Measles outbreak across the U.S: A growing concern

As a growing number of measles cases breaks out in western states, the debate about whether to vaccinate has come under scrutiny again. Here on campus, there are currently 14 students missing some or all vaccinations.

Anti-vaccinators, a group of people rallying against vaccinations, have come out of the woodworks in recent years under Facebook group names such as “Moms Against Vaccination.” “Anti-vaxxers,” as they’re often referred to, commonly use alternatives such as essential oils or vitamins as substitutes for vaccinations. Medical professionals are concerned about the rising rate of measles as a result.

“We’ve been able to almost eradicate many diseases worldwide, many which were life changing and or life threatening, so I think that being vaccinated is a safe and healthy thing for people to do,” said Mary Masson, director of Bergeron Wellness Center. “What you’re seeing in these cases is children that are getting very ill and sometimes dying from the measles again, where we had the means to protect those children with a proper vaccination.”

The anti vaccination movement stems from British study published in 1995 claiming a link between the measles-mumps-rubella vaccine (MMR) and autism. Although subsequent studies have scientifically debunked the premise time and time again, this link resonates with anti-vaccinators. Another study, published Monday in the Annals of Internal Medicine, shows no association between the MMR vaccine and autism.

“The vaccine related to autism theory has got to be the one study that was then debunked that has always stuck with people,” Masson said. “It was one study by a British physician. It was not only a fraudulent study and totally debunked, he then lost his medical license. And yet, people today still believe his study that is linked to autism. So, there is no scientific evidence that any vaccines are linked to autism.”

With this trend on the rise, more and more young children have parents choosing not to vaccinate them. This leaves other children at risk for possible diseases, as well as the teachers and supervisors around them. “I grew up in a family with immune-system-compromised members, so to me, they’re important,” said a 2018 St. Michael’s Alumni, now working as a schoolteacher. “I’m there to teach them, whether they’re vaccinated or not. If I did have a student who was unvaccinated, I would definitely make sure to deep clean my room everyday, and especially when the flu or stomach bug is going around.”

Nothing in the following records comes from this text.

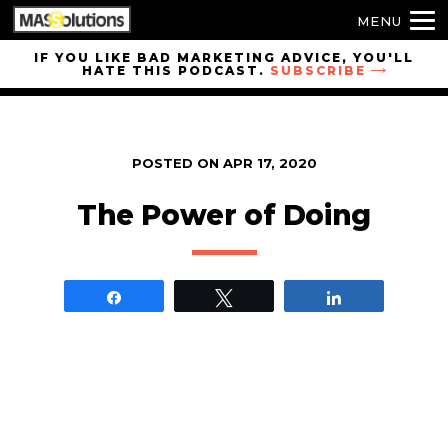
MENU
Skip to
IF YOU LIKE BAD MARKETING ADVICE, YOU'LL
HATE THIS PODCAST.
SUBSCRIBE
site
navigation
Skip to
main
POSTED ON
APR 17, 2020
content
The Power of Doing
Share
Tweet
Share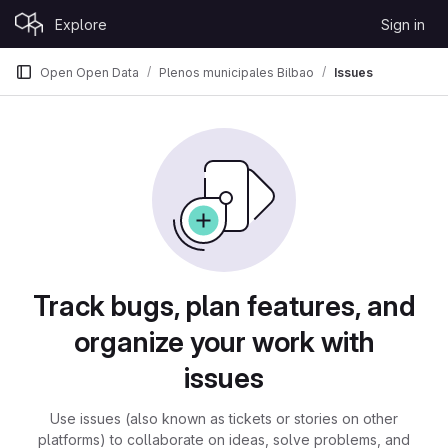
Skip to content
Explore
Sign in
GitLab
Open Open Data
Plenos municipales Bilbao
Issues
Issues
Track bugs, plan features, and
organize your work with
issues
Use issues (also known as tickets or stories on other
platforms) to collaborate on ideas, solve problems, and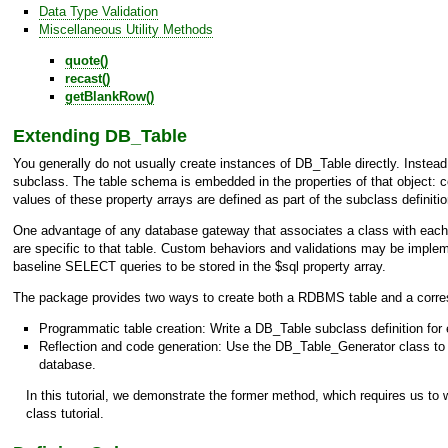
Data Type Validation
Miscellaneous Utility Methods
quote()
recast()
getBlankRow()
Extending
DB_Table
You generally do not usually create instances of
DB_Table
directly. Instea
subclass. The table schema is embedded in the properties of that object: col
values of these property arrays are defined as part of the subclass definit
One advantage of any database gateway that associates a class with each R
are specific to that table. Custom behaviors and validations may be imple
baseline SELECT queries to be stored in the $sql property array.
The package provides two ways to create both a RDBMS table and a corr
Programmatic table creation: Write a
DB_Table
subclass definition for
Reflection and code generation: Use the
DB_Table_Generator
class to
database.
In this tutorial, we demonstrate the former method, which requires us to w
class tutorial.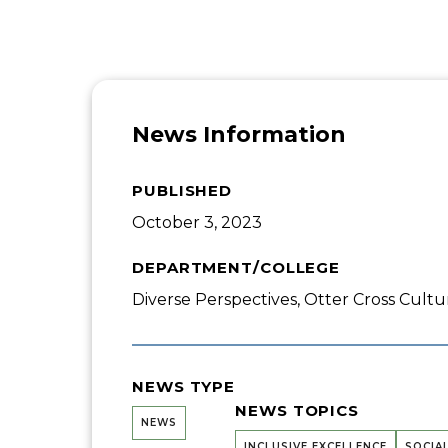
News Information
PUBLISHED
October 3, 2023
DEPARTMENT/COLLEGE
Diverse Perspectives, Otter Cross Cultu
NEWS TYPE
NEWS TOPICS
NEWS
INCLUSIVE EXCELLENCE
SOCIA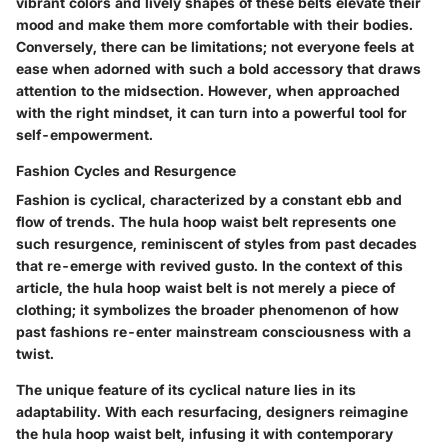
vibrant colors and lively shapes of these belts elevate their
mood and make them more comfortable with their bodies.
Conversely, there can be limitations; not everyone feels at
ease when adorned with such a bold accessory that draws
attention to the midsection. However, when approached
with the right mindset, it can turn into a powerful tool for
self-empowerment.
Fashion Cycles and Resurgence
Fashion is cyclical, characterized by a constant ebb and
flow of trends. The hula hoop waist belt represents one
such resurgence, reminiscent of styles from past decades
that re-emerge with revived gusto. In the context of this
article, the hula hoop waist belt is not merely a piece of
clothing; it symbolizes the broader phenomenon of how
past fashions re-enter mainstream consciousness with a
twist.
The unique feature of its cyclical nature lies in its
adaptability. With each resurfacing, designers reimagine
the hula hoop waist belt, infusing it with contemporary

Falling vaccination rates can directly cause harm to children and adults who are unable to get vaccinated, said the U.S. National Library of Medicine on their website. The anti-vaccination movement has made headlines recently due to the re-emergence of diseases such as measles, which were once almost eradicated. The Center for Diseases Control [CDC] reports 159 measles cases in 10 states. Common symptoms of measles are ear infections or diarrhea, and in some cases, hearing loss or death due to pneumonia caused by measles.

“The easy problem to look at is that people aren’t vaccinating their kids, so here comes a bunch of medieval diseases we haven’t had for a long time because we’ve had vaccines,” said Daniel Mallory ’21, a biochemistry and math major. “Measles is easily one of the most infectious diseases, and it didn’t exist anymore for a reason.”

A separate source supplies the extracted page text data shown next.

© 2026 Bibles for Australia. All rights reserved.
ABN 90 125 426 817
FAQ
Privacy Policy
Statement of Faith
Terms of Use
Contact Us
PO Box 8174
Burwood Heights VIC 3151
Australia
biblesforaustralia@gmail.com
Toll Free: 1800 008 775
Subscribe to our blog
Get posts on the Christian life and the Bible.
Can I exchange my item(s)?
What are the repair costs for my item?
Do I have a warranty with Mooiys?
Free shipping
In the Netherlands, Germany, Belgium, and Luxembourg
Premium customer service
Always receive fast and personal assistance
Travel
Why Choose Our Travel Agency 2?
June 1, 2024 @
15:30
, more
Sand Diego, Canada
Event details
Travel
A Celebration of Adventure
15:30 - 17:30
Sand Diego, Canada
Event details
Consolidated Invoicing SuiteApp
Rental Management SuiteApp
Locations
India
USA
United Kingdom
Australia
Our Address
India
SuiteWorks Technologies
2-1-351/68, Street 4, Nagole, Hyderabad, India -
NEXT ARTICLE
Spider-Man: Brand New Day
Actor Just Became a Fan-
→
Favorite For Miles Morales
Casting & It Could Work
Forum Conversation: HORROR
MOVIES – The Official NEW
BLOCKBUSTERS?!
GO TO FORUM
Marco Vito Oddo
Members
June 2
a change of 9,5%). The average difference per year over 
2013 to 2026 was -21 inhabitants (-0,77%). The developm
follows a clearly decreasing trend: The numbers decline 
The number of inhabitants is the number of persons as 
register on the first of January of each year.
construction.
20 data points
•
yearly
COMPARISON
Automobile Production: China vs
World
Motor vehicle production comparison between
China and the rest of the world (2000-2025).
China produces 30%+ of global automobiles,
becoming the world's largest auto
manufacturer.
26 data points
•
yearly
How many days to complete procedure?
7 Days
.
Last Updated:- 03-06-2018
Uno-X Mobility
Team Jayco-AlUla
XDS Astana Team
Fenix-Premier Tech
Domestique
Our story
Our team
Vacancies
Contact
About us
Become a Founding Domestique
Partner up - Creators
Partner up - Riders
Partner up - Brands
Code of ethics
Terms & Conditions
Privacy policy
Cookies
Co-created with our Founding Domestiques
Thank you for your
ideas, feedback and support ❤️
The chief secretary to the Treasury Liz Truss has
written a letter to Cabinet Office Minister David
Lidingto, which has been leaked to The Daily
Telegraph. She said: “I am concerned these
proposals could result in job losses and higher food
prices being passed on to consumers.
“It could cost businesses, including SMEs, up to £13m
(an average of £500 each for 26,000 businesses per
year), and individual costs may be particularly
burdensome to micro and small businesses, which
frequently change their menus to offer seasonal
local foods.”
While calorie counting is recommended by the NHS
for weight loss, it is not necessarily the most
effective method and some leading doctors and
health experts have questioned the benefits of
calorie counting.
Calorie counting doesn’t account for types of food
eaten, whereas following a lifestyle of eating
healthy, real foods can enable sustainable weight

Certain vaccinations are required by the Vermont Department of Health in order to attend schooling of all ages, including college. These vaccinations include the Measles, Mumps, Rubella vaccine [MMR], chickenpox, tetanus, and hepatitis B. However, students are able to sign a medical exemption, or an exemption claiming religious beliefs, and still attend St. Michael’s.

“If they do sign an exemption saying they have a religious reason why they don’t want to get vaccinated, or a medical reason, then they can do that, and still be a student here, but we keep track of who they are,” Masson said. “If there is an outbreak of any one of those things that they’re not properly vaccinated for, they are notified immediately and given the chance to get vaccinated and or leave campus for their safety, so they’re not exposed to it.”

Cases of the measles and the mumps have been coming up across the map, occurring mostly in the Northwest and New York State. St. Michael’s experienced its own cases of the mumps last year, with three students affected by the disease – all three having not only their MMR vaccination, but also a booster shot against MMR as well.

“The booster gives your immune system that boost to react to it, and then supposedly you have lifelong immunity,” said Masson. “What we’re
finding with the mumps is there’s a certain small percentage of the population that immunity waned. So, even though those students were vaccinated, they lost a little bit of their immunity. They did not get as serious a case of the mumps, but they still got the mumps.” The CDC is now looking at the possibility of a third booster shot, Masson said.